ForwardDiff uses an extended number type (`Dual`), which it cannot assign to your preallocated buffers in `stack`.

It is best to use a functional style when working with AD.

2 Likes

This works but will not be fast:

``````using ForwardDiff
using LinearAlgebra

struct Stack
M::Matrix{Int}
Us#::Vector{Matrix{Complex{Float64}}}
end

function update!(stack::Stack, x::Vector, p::Int)
# A = exp.(Diagonal(stack.M[:,p] )) # works
A = exp.(Diagonal(stack.M[:,p] * x[p])) # doesn't work
B = qr!(A[:, 1:2], Val(true)).Q |> Matrix
stack.Us[p] = B
return nothing
end

function f(stack, x, p)
update!(stack, x, p)
return diag(sum(stack.Us)) |> sum |> real
end

stack = Stack(rand(0:1,4,10), Any[rand(4,2) for i in 1:10])
update!(stack, rand(10), 1)

g = x -> ForwardDiff.gradient(x -> f(stack, x, 1), x)
f(stack, rand(10),1)
g( rand(10))
``````

Thus, as Tamas said, often a functional style is better. If you must use buffers, you will need to to more acrobatics to get it fast.

1 Like

I just refactored a 10kLOC codebase to work with AD. It had a lot of preallocation, which turned out to be a rather useless and premature optimization that gained me about 3% in v1.2 and even less in v1.3-pre.

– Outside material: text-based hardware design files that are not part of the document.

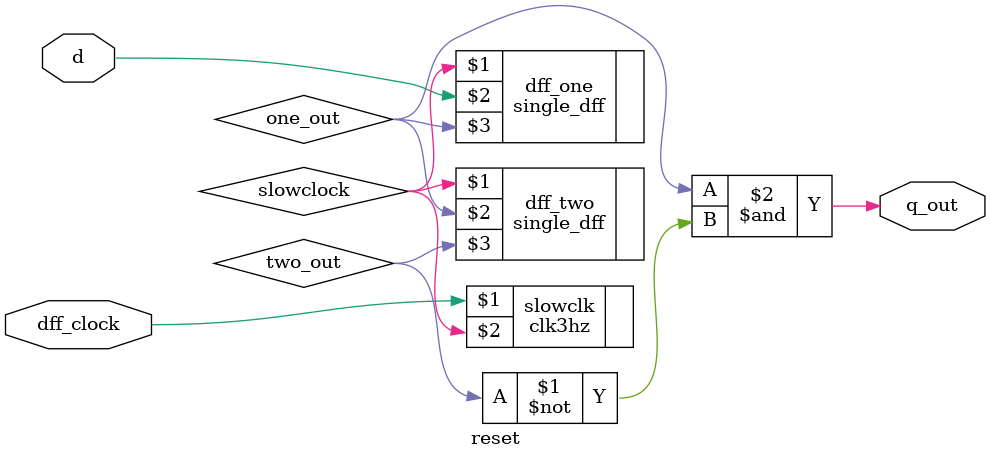
<source format=v>
`timescale 1ns / 1ps


module reset(input dff_clock,input d,output q_out);
    wire slowclock, one_out, two_out;
    
    clk3hz slowclk (dff_clock, slowclock);
    single_dff dff_one (slowclock, d, one_out);
    single_dff dff_two (slowclock, one_out, two_out);
    
    assign q_out = one_out & ~two_out;
    
endmodule

</source>
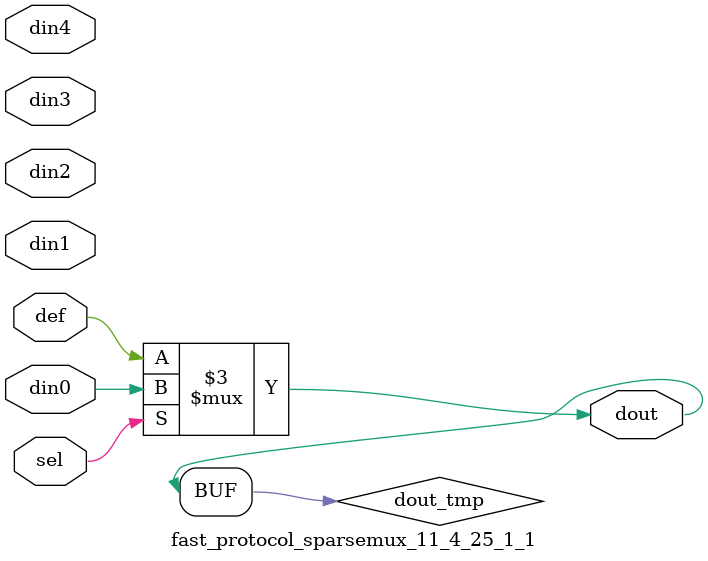
<source format=v>
`timescale 1ns / 1ps

module fast_protocol_sparsemux_11_4_25_1_1 (din0,din1,din2,din3,din4,def,sel,dout);

parameter din0_WIDTH = 1;

parameter din1_WIDTH = 1;

parameter din2_WIDTH = 1;

parameter din3_WIDTH = 1;

parameter din4_WIDTH = 1;

parameter def_WIDTH = 1;
parameter sel_WIDTH = 1;
parameter dout_WIDTH = 1;

parameter [sel_WIDTH-1:0] CASE0 = 1;

parameter [sel_WIDTH-1:0] CASE1 = 1;

parameter [sel_WIDTH-1:0] CASE2 = 1;

parameter [sel_WIDTH-1:0] CASE3 = 1;

parameter [sel_WIDTH-1:0] CASE4 = 1;

parameter ID = 1;
parameter NUM_STAGE = 1;



input [din0_WIDTH-1:0] din0;

input [din1_WIDTH-1:0] din1;

input [din2_WIDTH-1:0] din2;

input [din3_WIDTH-1:0] din3;

input [din4_WIDTH-1:0] din4;

input [def_WIDTH-1:0] def;
input [sel_WIDTH-1:0] sel;

output [dout_WIDTH-1:0] dout;



reg [dout_WIDTH-1:0] dout_tmp;


always @ (*) begin
(* parallel_case *) case (sel)
    
    CASE0 : dout_tmp = din0;
    
    CASE1 : dout_tmp = din1;
    
    CASE2 : dout_tmp = din2;
    
    CASE3 : dout_tmp = din3;
    
    CASE4 : dout_tmp = din4;
    
    default : dout_tmp = def;
endcase
end


assign dout = dout_tmp;



endmodule

</source>
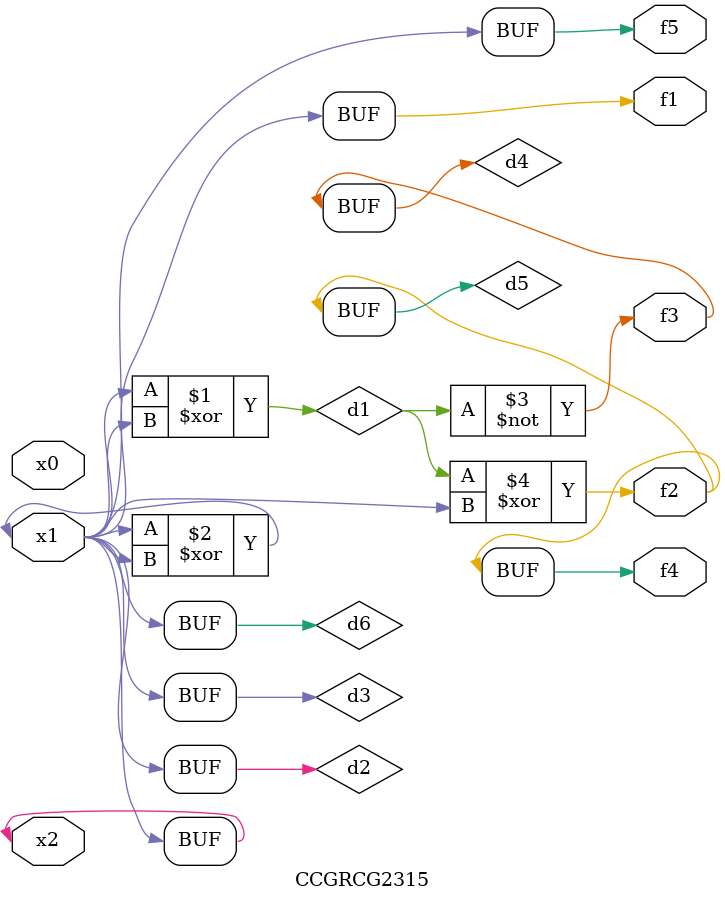
<source format=v>
module CCGRCG2315(
	input x0, x1, x2,
	output f1, f2, f3, f4, f5
);

	wire d1, d2, d3, d4, d5, d6;

	xor (d1, x1, x2);
	buf (d2, x1, x2);
	xor (d3, x1, x2);
	nor (d4, d1);
	xor (d5, d1, d2);
	buf (d6, d2, d3);
	assign f1 = d6;
	assign f2 = d5;
	assign f3 = d4;
	assign f4 = d5;
	assign f5 = d6;
endmodule

</source>
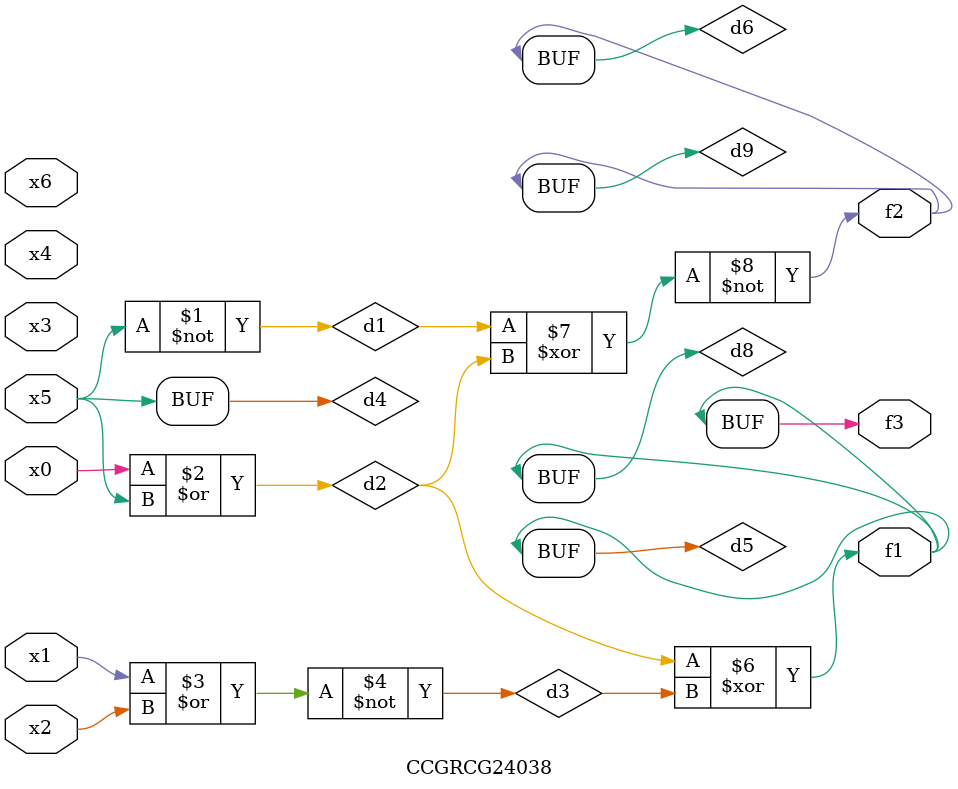
<source format=v>
module CCGRCG24038(
	input x0, x1, x2, x3, x4, x5, x6,
	output f1, f2, f3
);

	wire d1, d2, d3, d4, d5, d6, d7, d8, d9;

	nand (d1, x5);
	or (d2, x0, x5);
	nor (d3, x1, x2);
	xnor (d4, d1);
	xor (d5, d2, d3);
	xnor (d6, d1, d2);
	not (d7, x4);
	buf (d8, d5);
	xor (d9, d6);
	assign f1 = d8;
	assign f2 = d9;
	assign f3 = d8;
endmodule

</source>
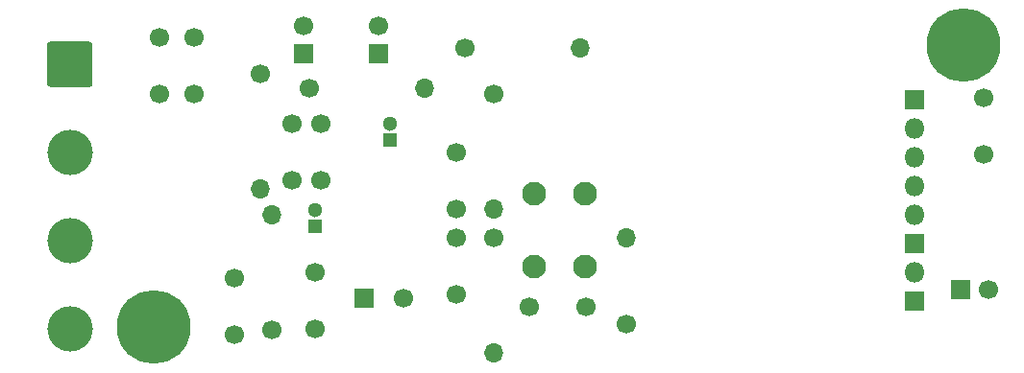
<source format=gbr>
%TF.GenerationSoftware,KiCad,Pcbnew,5.1.6-c6e7f7d~87~ubuntu20.04.1*%
%TF.CreationDate,2021-01-23T09:42:22-03:00*%
%TF.ProjectId,Modulo-completo,4d6f6475-6c6f-42d6-936f-6d706c65746f,rev?*%
%TF.SameCoordinates,Original*%
%TF.FileFunction,Soldermask,Top*%
%TF.FilePolarity,Negative*%
%FSLAX46Y46*%
G04 Gerber Fmt 4.6, Leading zero omitted, Abs format (unit mm)*
G04 Created by KiCad (PCBNEW 5.1.6-c6e7f7d~87~ubuntu20.04.1) date 2021-01-23 09:42:22*
%MOMM*%
%LPD*%
G01*
G04 APERTURE LIST*
%ADD10O,1.800000X1.800000*%
%ADD11R,1.800000X1.800000*%
%ADD12C,6.500000*%
%ADD13C,1.700000*%
%ADD14R,1.700000X1.700000*%
%ADD15C,4.000000*%
%ADD16O,1.700000X1.700000*%
%ADD17C,1.300000*%
%ADD18R,1.300000X1.300000*%
%ADD19C,2.100000*%
G04 APERTURE END LIST*
D10*
%TO.C,J1*%
X100584000Y-142240000D03*
D11*
X100584000Y-144780000D03*
%TD*%
D12*
%TO.C,REF\u002A\u002A*%
X104902000Y-122174000D03*
%TD*%
%TO.C,REF\u002A\u002A*%
X33528000Y-147066000D03*
%TD*%
D13*
%TO.C,C8*%
X55570000Y-144526000D03*
D14*
X52070000Y-144526000D03*
%TD*%
D13*
%TO.C,C2*%
X34036000Y-121492000D03*
X34036000Y-126492000D03*
%TD*%
%TO.C,C1*%
X107148000Y-143764000D03*
D14*
X104648000Y-143764000D03*
%TD*%
D10*
%TO.C,J3*%
X100584000Y-132080000D03*
X100584000Y-134620000D03*
X100584000Y-137160000D03*
D11*
X100584000Y-139700000D03*
%TD*%
D15*
%TO.C,J2*%
X26162000Y-147246000D03*
X26162000Y-139446000D03*
X26162000Y-131646000D03*
G36*
G01*
X24418411Y-121846000D02*
X27905589Y-121846000D01*
G75*
G02*
X28162000Y-122102411I0J-256411D01*
G01*
X28162000Y-125589589D01*
G75*
G02*
X27905589Y-125846000I-256411J0D01*
G01*
X24418411Y-125846000D01*
G75*
G02*
X24162000Y-125589589I0J256411D01*
G01*
X24162000Y-122102411D01*
G75*
G02*
X24418411Y-121846000I256411J0D01*
G01*
G37*
%TD*%
D16*
%TO.C,R7*%
X63500000Y-136652000D03*
D13*
X63500000Y-126492000D03*
%TD*%
D16*
%TO.C,R6*%
X63500000Y-149352000D03*
D13*
X63500000Y-139192000D03*
%TD*%
D16*
%TO.C,R5*%
X42926000Y-134874000D03*
D13*
X42926000Y-124714000D03*
%TD*%
D16*
%TO.C,R4*%
X43942000Y-137160000D03*
D13*
X43942000Y-147320000D03*
%TD*%
%TO.C,C18*%
X60198000Y-131652000D03*
X60198000Y-136652000D03*
%TD*%
%TO.C,C17*%
X45720000Y-129112000D03*
X45720000Y-134112000D03*
%TD*%
%TO.C,C15*%
X60198000Y-144192000D03*
X60198000Y-139192000D03*
%TD*%
%TO.C,C14*%
X48260000Y-129112000D03*
X48260000Y-134112000D03*
%TD*%
%TO.C,C13*%
X47752000Y-147240000D03*
X47752000Y-142240000D03*
%TD*%
D17*
%TO.C,C12*%
X54356000Y-129056000D03*
D18*
X54356000Y-130556000D03*
%TD*%
D17*
%TO.C,C11*%
X47752000Y-136676000D03*
D18*
X47752000Y-138176000D03*
%TD*%
D19*
%TO.C,SW1*%
X67056000Y-135232000D03*
X71556000Y-135232000D03*
X67056000Y-141732000D03*
X71556000Y-141732000D03*
%TD*%
D16*
%TO.C,R3*%
X75184000Y-139192000D03*
D13*
X75184000Y-146812000D03*
%TD*%
D16*
%TO.C,R2*%
X71120000Y-122428000D03*
D13*
X60960000Y-122428000D03*
%TD*%
D16*
%TO.C,R1*%
X57404000Y-125984000D03*
D13*
X47244000Y-125984000D03*
%TD*%
D10*
%TO.C,JP1*%
X100584000Y-129540000D03*
D11*
X100584000Y-127000000D03*
%TD*%
D13*
%TO.C,C10*%
X66628000Y-145288000D03*
X71628000Y-145288000D03*
%TD*%
%TO.C,C7*%
X106680000Y-126826000D03*
X106680000Y-131826000D03*
%TD*%
%TO.C,C6*%
X53340000Y-120436000D03*
D14*
X53340000Y-122936000D03*
%TD*%
D13*
%TO.C,C5*%
X40640000Y-147748000D03*
X40640000Y-142748000D03*
%TD*%
%TO.C,C4*%
X37084000Y-121492000D03*
X37084000Y-126492000D03*
%TD*%
%TO.C,C3*%
X46736000Y-120436000D03*
D14*
X46736000Y-122936000D03*
%TD*%
M02*

</source>
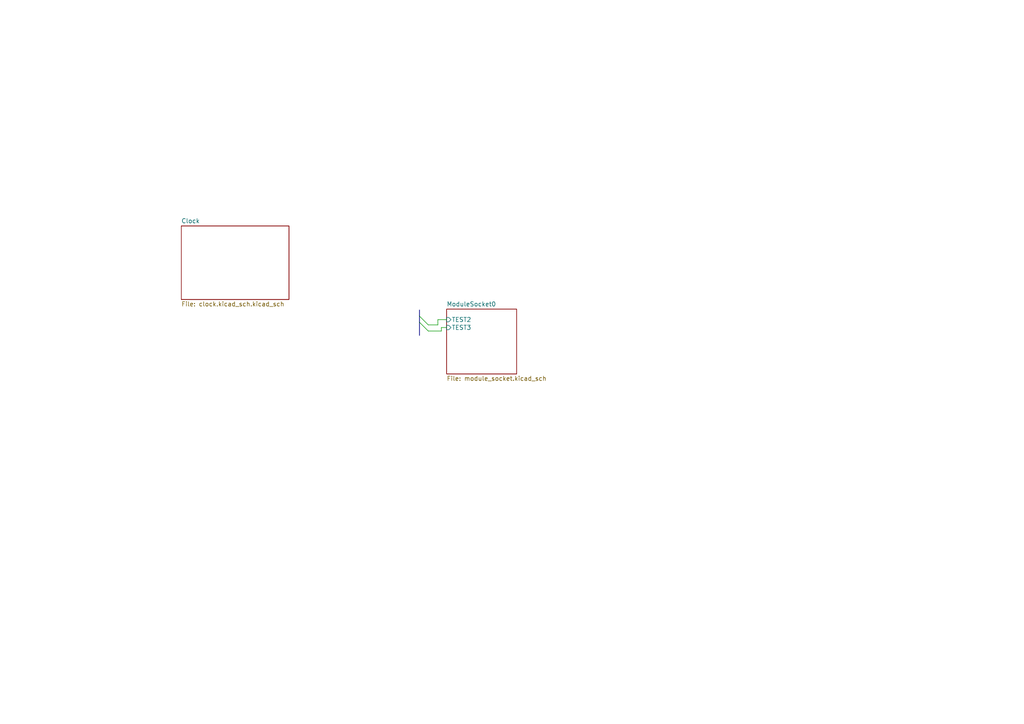
<source format=kicad_sch>
(kicad_sch (version 20230121) (generator eeschema)

  (uuid 1c2b3019-8d98-40e6-88b3-2ce64ad41e74)

  (paper "A4")

  (title_block
    (title "SAP-MOD Backplane")
    (date "2023-08-08")
    (rev "v1.0")
    (company "SEA7 Aerospace")
    (comment 1 "MIT License")
  )

  


  (bus_entry (at 121.666 93.472) (size 2.54 2.54)
    (stroke (width 0) (type default))
    (uuid 129b8a16-d0e8-420d-a491-dafc3989b6ba)
  )
  (bus_entry (at 121.666 91.694) (size 2.54 2.54)
    (stroke (width 0) (type default))
    (uuid f9109d20-1133-4304-bf06-0338f6702d5b)
  )

  (wire (pts (xy 128.016 94.996) (xy 129.54 94.996))
    (stroke (width 0) (type default))
    (uuid 172ad158-cfda-453e-b488-f5c3b865a45e)
  )
  (bus (pts (xy 121.666 89.916) (xy 121.666 91.694))
    (stroke (width 0.2032) (type default))
    (uuid 17e578e8-590e-438f-9a3d-0783257c26f3)
  )

  (wire (pts (xy 128.016 96.012) (xy 128.016 94.996))
    (stroke (width 0) (type default))
    (uuid 1e0041b5-9869-4b67-9fc2-23829c0cadf8)
  )
  (wire (pts (xy 124.206 94.234) (xy 127 94.234))
    (stroke (width 0) (type default))
    (uuid 5dd67db8-45f5-46c9-95cf-06703e8cb9e5)
  )
  (bus (pts (xy 121.666 93.472) (xy 121.666 97.282))
    (stroke (width 0.2032) (type default))
    (uuid 660a9655-642f-47ca-8ca2-b87aef03ddd1)
  )

  (wire (pts (xy 127 94.234) (xy 127 92.71))
    (stroke (width 0) (type default))
    (uuid 99f12982-5a0d-4299-9f5b-b7413e486ea5)
  )
  (wire (pts (xy 127 92.71) (xy 129.54 92.71))
    (stroke (width 0) (type default))
    (uuid ebcd891a-7e09-4d92-9c5e-331f3b5c272e)
  )
  (bus (pts (xy 121.666 91.694) (xy 121.666 93.472))
    (stroke (width 0.2032) (type default))
    (uuid fc686f3c-6ae9-4a45-95b2-7019cd037a3c)
  )

  (wire (pts (xy 124.206 96.012) (xy 128.016 96.012))
    (stroke (width 0) (type default))
    (uuid fd62f92e-6c51-42b6-a222-090e2ee19ec7)
  )

  (sheet (at 52.578 65.532) (size 31.242 21.336) (fields_autoplaced)
    (stroke (width 0.1524) (type solid))
    (fill (color 0 0 0 0.0000))
    (uuid 6ef43698-180d-463b-ad9a-5764930b6b6c)
    (property "Sheetname" "Clock" (at 52.578 64.8204 0)
      (effects (font (size 1.27 1.27)) (justify left bottom))
    )
    (property "Sheetfile" "clock.kicad_sch.kicad_sch" (at 52.578 87.4526 0)
      (effects (font (size 1.27 1.27)) (justify left top))
    )
    (instances
      (project "sap-pcb-mod"
        (path "/1c2b3019-8d98-40e6-88b3-2ce64ad41e74" (page "2"))
      )
    )
  )

  (sheet (at 129.54 89.662) (size 20.32 18.796) (fields_autoplaced)
    (stroke (width 0.1524) (type solid))
    (fill (color 0 0 0 0.0000))
    (uuid c832cb6f-23cc-42dc-a9ea-0e39b7eb9d14)
    (property "Sheetname" "ModuleSocket0" (at 129.54 88.9504 0)
      (effects (font (size 1.27 1.27)) (justify left bottom))
    )
    (property "Sheetfile" "module_socket.kicad_sch" (at 129.54 109.0426 0)
      (effects (font (size 1.27 1.27)) (justify left top))
    )
    (pin "TEST2" input (at 129.54 92.71 180)
      (effects (font (size 1.27 1.27)) (justify left))
      (uuid aa899d56-b5b7-433c-9b8d-980f572c31d9)
    )
    (pin "TEST3" input (at 129.54 94.996 180)
      (effects (font (size 1.27 1.27)) (justify left))
      (uuid 795d78bb-8a61-4a6d-abbc-72cd14f651e3)
    )
    (instances
      (project "sap-pcb-mod"
        (path "/1c2b3019-8d98-40e6-88b3-2ce64ad41e74" (page "3"))
      )
    )
  )

  (sheet_instances
    (path "/" (page "1"))
  )
)

</source>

I now think that for small arrays, StaticArrays is the answer, and for large ones, the allocation is not worth optimizing, because it is so tedious and the same effort spent on the algorithm usually has a much higher yield.

Also, I am wondering if seeing all that preallocated array code is helpful to beginners. It can squeeze out that extra 5–10%, which sometimes matters, but it is not in the top 5 things I would optimize about my Julia code these days, and in turn it causes a lot of issues like this one. My 2 cents.

4 Likes

What if I treat “stack” as a “vector”, that I want the gradient of, then just forget about it ?
i.e. make it a subtype of AbstractArray so that I can AD through it,
or more simply,

``````Y = [stack, rand(10)]
g = Y -> ForwardDiff.gradient(Y -> f(Y, 1), Y)
f(Y, 1)
g(Y)
``````

You can also do stuff like Nested ForwardDiff.jacobian calls with inplace function.

That’s not how it works (as am I sure you saw when you tried), since `stack` will not support the types and operations required by ForwardDiff.